From 22nd to 29th October the International Conference on Computer Vision was held in Venice: the 30th edition of the event can be described by some interesting statistics:
- More than 3100 attendees (an increase of 113% compared to ICCV2015)
- An increase of almost 30% in the number of paper submissions
- There were 65 sponsors this year and the number of exhibitors increased by more than 350%.
- Most authors were from the USA and China and the most common topics were recognition including detection, categorization and indexing
- The word most used in the title of a paper was “Learning”, followed by “network” and “image”
- The organizations that submitted the most papers were Tsinghua University, Carnegie Mellon University and Google
— KM Labs Europe (@KMLabsEU) November 8, 2017
Here I list some of the most popular topics presented in ICCV.

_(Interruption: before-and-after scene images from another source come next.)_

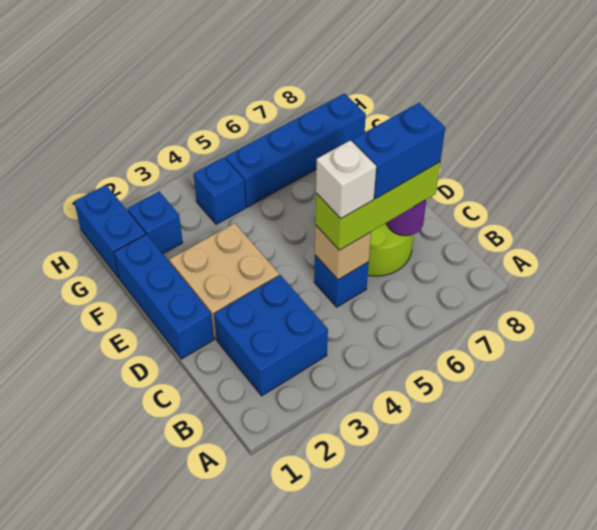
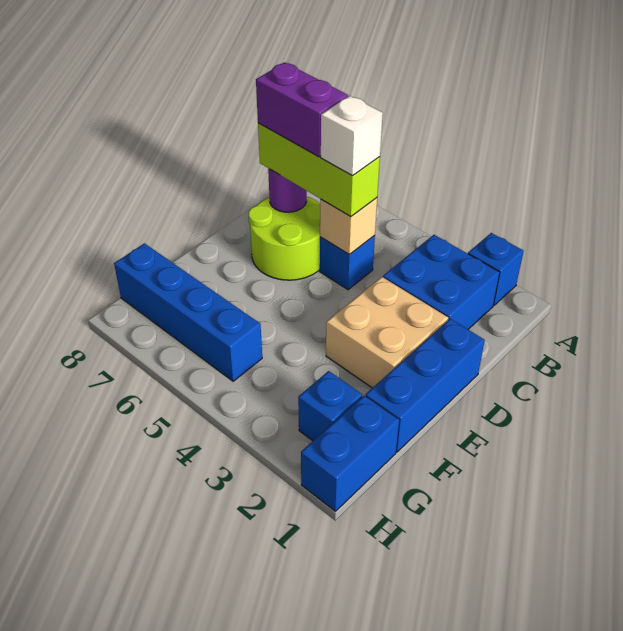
blue 1x2 brick [352,103,445,199] -> purple 1x2 brick [256,62,348,157]
blue 1x1 brick [194,157,246,224] -> blue 1x1 brick moved to [468,233,523,305]

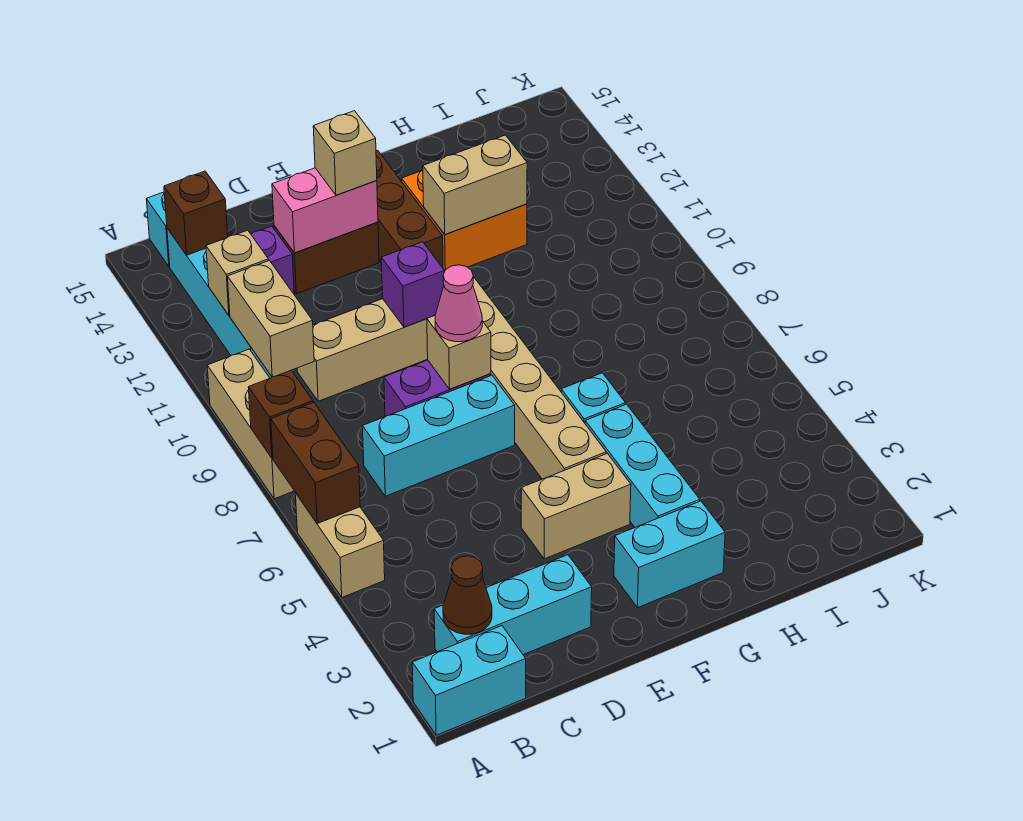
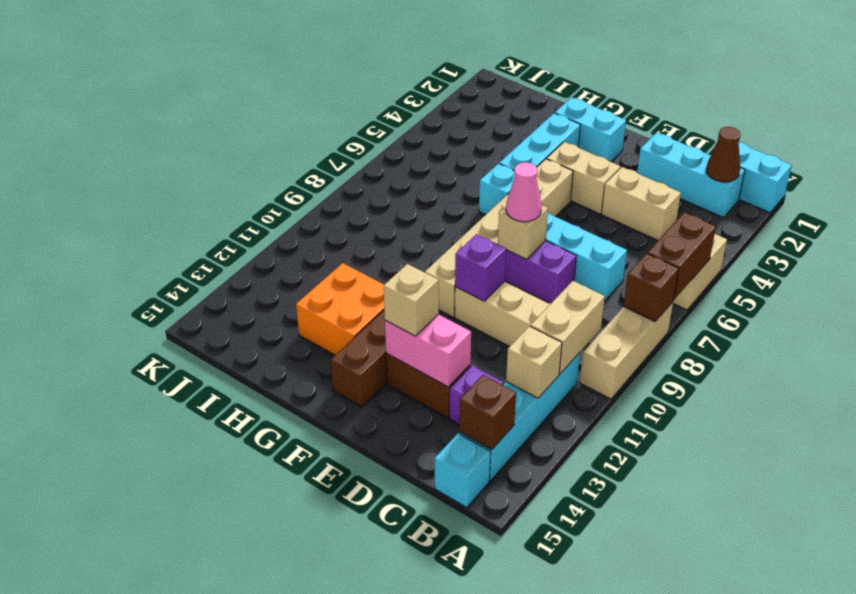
tan 1x2 brick [423,135,527,235] -> tan 1x2 brick moved to [602,167,681,240]

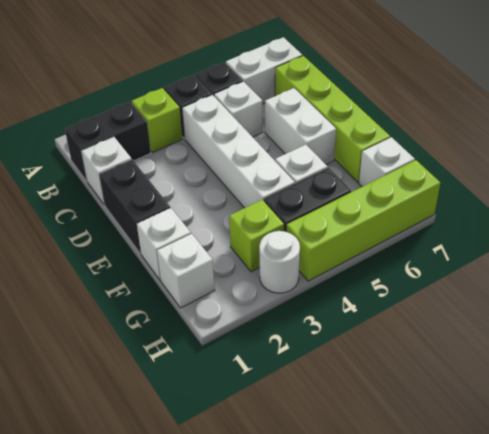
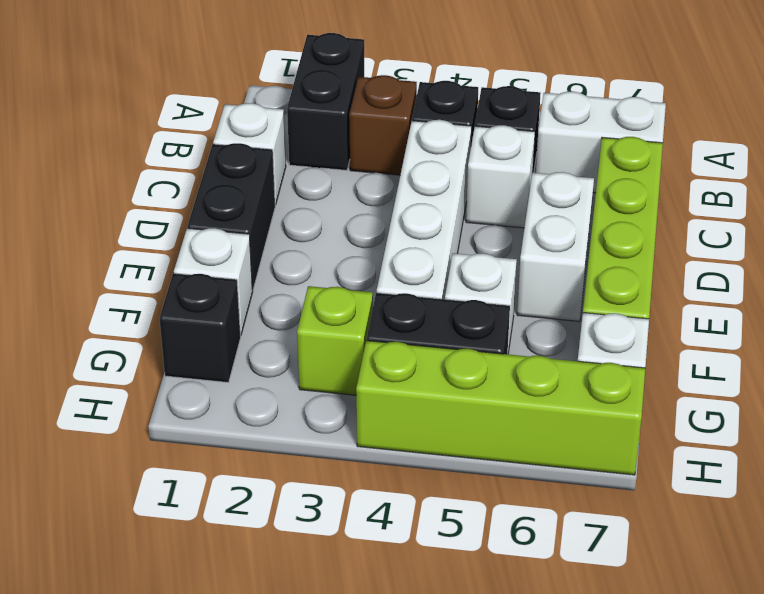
black 1x2 brick [65,102,151,181] -> black 1x2 brick turned to [287,33,364,170]
lime 1x1 brick [132,88,182,152] -> brown 1x1 brick [349,75,417,175]
white 1x1 brick [157,234,215,308] -> black 1x1 brick [159,273,241,382]
white 1x1 round brick [259,231,300,293] -> none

- Generative Adversarial Networks (GAN) has become very popular with several applications such as image synthesis from text description, video synthesis from a single image, image style transformation, image super-resolution, or image in-painting (filling missing parts of images). At the beginning of ICCV, a whole day tutorial focused on GANs with a motivating introduction into the area given by Ian Goodfellow showing potential applications and suggesting best-practice. Compared to how this topic was covered earlier this year in the CVPR 2017 event, there has been a great increase of interest in GAN and I am curious to see how this topic will develop in future.
- Many papers focused on semantic and instance-level segmentation and the best paper award was assigned to one of these, entitled “Mask R-CNN” prepared by He et al. The trend I noticed is that semantic and instance-level segmentation is slowly becoming a more popular topic than the classic problem of object detection.

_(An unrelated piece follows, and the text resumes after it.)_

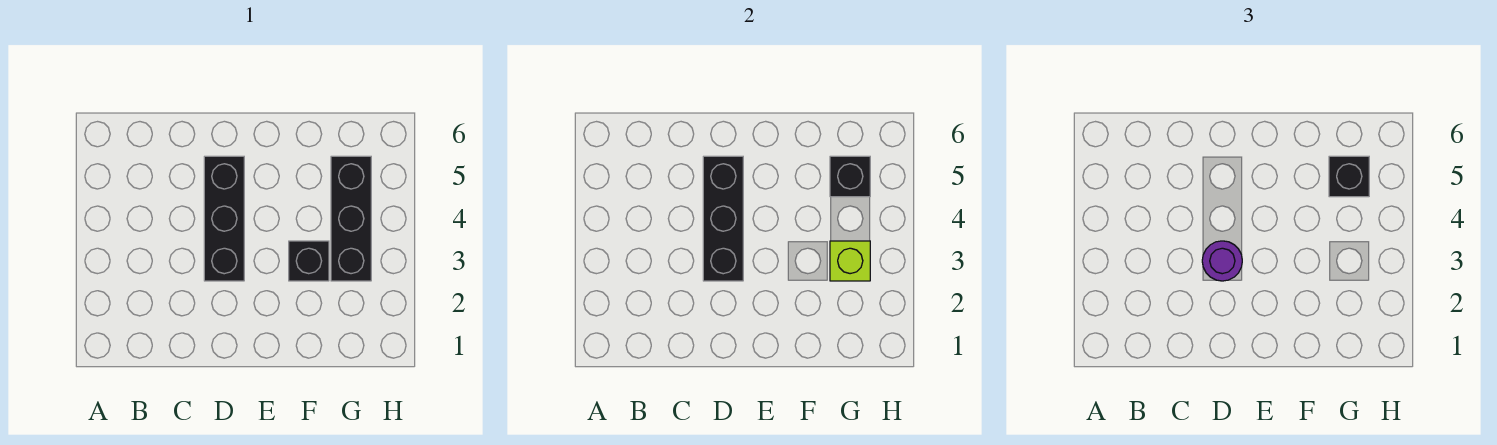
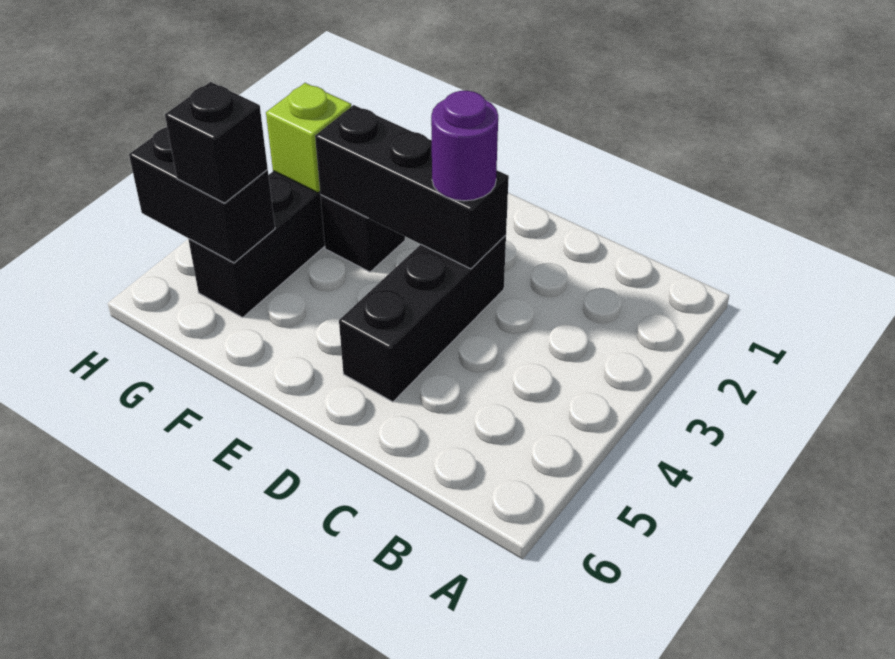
black 1x3 brick [703,156,743,281] -> black 1x3 brick turned to [315,105,509,269]
black 1x1 brick [830,156,870,197] -> black 1x2 brick [129,127,275,263]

- A hot topic within ICCV 2017 was activity recognition in videos with Visual Question Answering (VQA), as I already mentioned in my blog post about CVPR. VQA naturally links to understanding content from videos, which is a task that is much more time-consuming than understanding the content in a picture. I expect that once VQA for videos starts to emerge, it may lead to huge improvements in video analysis.

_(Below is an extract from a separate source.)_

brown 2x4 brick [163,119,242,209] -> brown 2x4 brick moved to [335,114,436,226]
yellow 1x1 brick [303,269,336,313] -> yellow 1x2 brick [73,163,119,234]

- The work that most impressed me was ‘Turning Corners into Cameras’ from Bouman et al. With a demonstration performed next to the poster, the authors showed how to detect (and in some cases track) movements of a target that was obscured behind a corner of an object using a standard RGB camera. The source code is available for testing and I think this is astonishing: it sounds like magic – to have a camera that can see what is around a corner!